A deep sense of responsibility and drive to assist others had always made most of my decisions for me. I took any AP class I could in high school so I could enter PSU as a sophomore. I took overtime classes and worked two jobs to finish my undergraduate courses without any debt. My social life suffered but I assumed I could make up for lost time in the future. I worked & volunteered at non-profits, then spent years as a teacher (first in England and then in Beaverton), edited grants, and then performed data collection for educational projects. I always wanted to make sure that what I was doing made a difference in someone's life. The sad part of this is that somewhere along the way I stopped enjoying it. As much as I could do, as hard as I tried, it just was never enough. There was always someone to complain, someone to demand more, someone to comment on how different I was at how I did things, no matter how well I did. I struggled with remaining altruistic.

My last place of employment started to decrease its number of hours available and yet involved a great many hours of driving to far away schools. I enjoyed it but I was spending a significant amount of time in the car and too much money on gasoline. I found a job ad for something entirely different, where I was certain I could do a great job, and applied. It was near mass transit yet only 15 minutes from my home by car if I chose to drive. It involved working closely and forming relationships with all sorts of different people but yet would allow me to take full benefit of my extreme need for organization and attention to detail. I was truly excited to apply and further delighted to have two interviews and my references were called. The future looked fabulous as I could earn a great living working at *gasp* one place not far from where I lived. I sent an interview thank-you letter and waited. And waited. Annnnnnnd waited. To this day I've heard not a word.

As the weeks went by, I was more and more reminded of all the hundreds of job applications I submitted for teaching jobs, all the interviews I attended, all of the "we've decided to go in another direction" letters I've read over the years.
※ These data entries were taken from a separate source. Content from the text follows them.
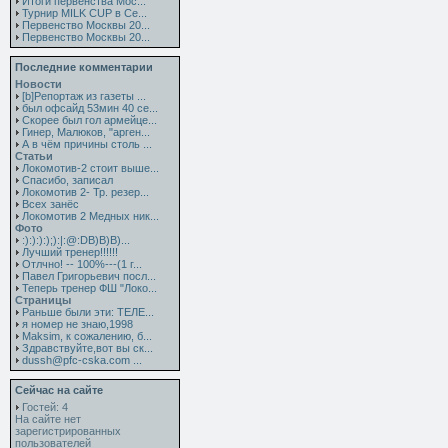
Итоги первенства Мос...
Турнир MILK CUP в Се...
Первенство Москвы 20...
Первенство Москвы 20...
Последние комментарии
Новости
[b]Репортаж из газеты ...
был офсайд 53мин 40 се...
Скорее был гол армейце...
Гинер, Малюков, "арген...
А в чём причины столь ...
Статьи
Локомотив-2 стоит выше...
Спасибо, записал
Локомотив 2- Тр. резер...
Всех занёс
Локомотив 2 Медных ник...
Фото
:):):):);):|:@:DB)B)B)...
Лучший тренер!!!!!!
Отлчно! -- 100%---(1 г...
Павел Григорьевич посл...
Теперь тренер ФШ "Локо...
Страницы
Раньше были эти: ТЕЛЕ...
я номер не знаю,1998
Maksim, к сожалению, б...
Здравствуйте,вот вы ск...
dussh@pfc-cska.com ...
Сейчас на сайте
Гостей: 4
На сайте нет
зарегистрированных
пользователей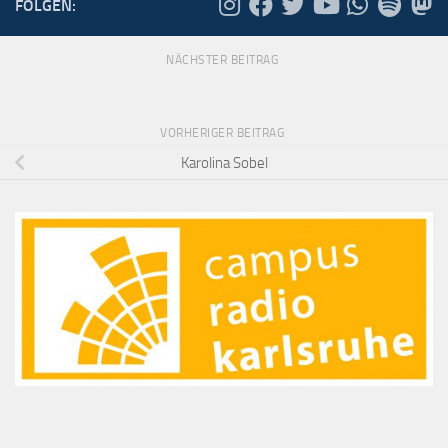
FOLGEN:
NÄCHSTER BEITRAG
VORHERIGER BEITRAG
Karolina Sobel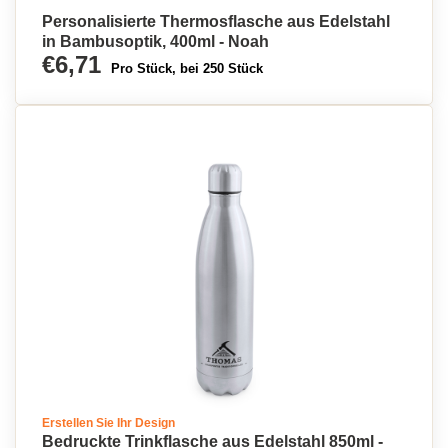
Personalisierte Thermosflasche aus Edelstahl
in Bambusoptik, 400ml - Noah
€6,71
Pro Stück, bei 250 Stück
Erstellen Sie Ihr Design
Bedruckte Trinkflasche aus Edelstahl 850ml -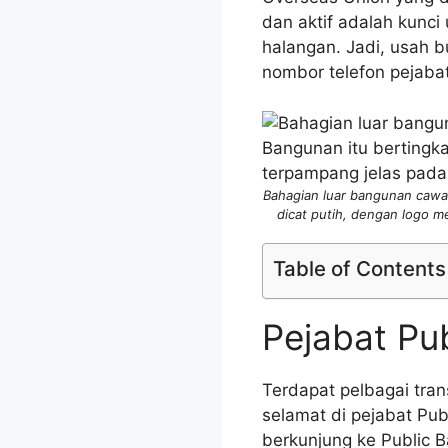
dan aktif adalah kunc
halangan. Jadi, usah 
nombor telefon pejaba
Bahagian luar bangunan cawa
dicat putih, dengan logo m
Table of Contents
Pejabat Pu
Terdapat pelbagai tran
selamat di pejabat Pub
berkunjung ke Public 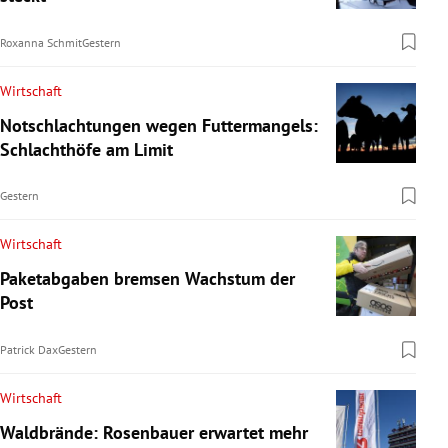
Roxanna Schmit
Gestern
Wirtschaft
Notschlachtungen wegen Futtermangels:
Schlachthöfe am Limit
Gestern
Wirtschaft
Paketabgaben bremsen Wachstum der
Post
Patrick Dax
Gestern
Wirtschaft
Waldbrände: Rosenbauer erwartet mehr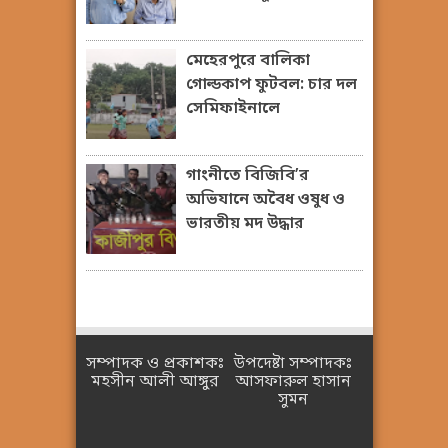
মেহেরপুরে বালিকা
গোল্ডকাপ ফুটবল: চার দল
সেমিফাইনালে
গাংনীতে বিজিবি’র
অভিযানে অবৈধ ওষুধ ও
ভারতীয় মদ উদ্ধার
সম্পাদক ও প্রকাশকঃ
উপদেষ্টা সম্পাদকঃ
মহসীন আলী আঙ্গুর
আসফারুল হাসান
সুমন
I also remembered all the parts of myself I've ignored and let die while being concerned about the world and everyone in it. A couple weeks ago, I awoke from my fitful slumber with a splitting headache and a terminal case of the "fuck-its". A few days later, my mother fell unexpectedly ill and I needed to take her to the emergency room. After she was admitted to the hospital, I spent the next few days ruminating on how fortunate it was that I didn't get that other job, because I wouldn't have been able to handle everything. I took it as a sign from the universe that it was okay to take a break and I tried to get my brain to understand the concept of a course diversion into funtown. A couple of panic attacks later, I think I've just about accepted my destiny:

I've decided to become the most famous person ever for doing absolutely nothing. In a time where anyone can become a celebrity for absolutely no good reason at all, I will be the champion of doing the least. I'm going to perform exercises in pure indulgence and revel in every moment of my newly useless existence, all while sharing every moment of my non-inspirational journey with you.

I have deleted my fictional compositions on this blog and have left the first post only as a reminder to myself how it could have been, how it should have been, and how it's going to be. Get ready world, this is going to be TERRIBLE.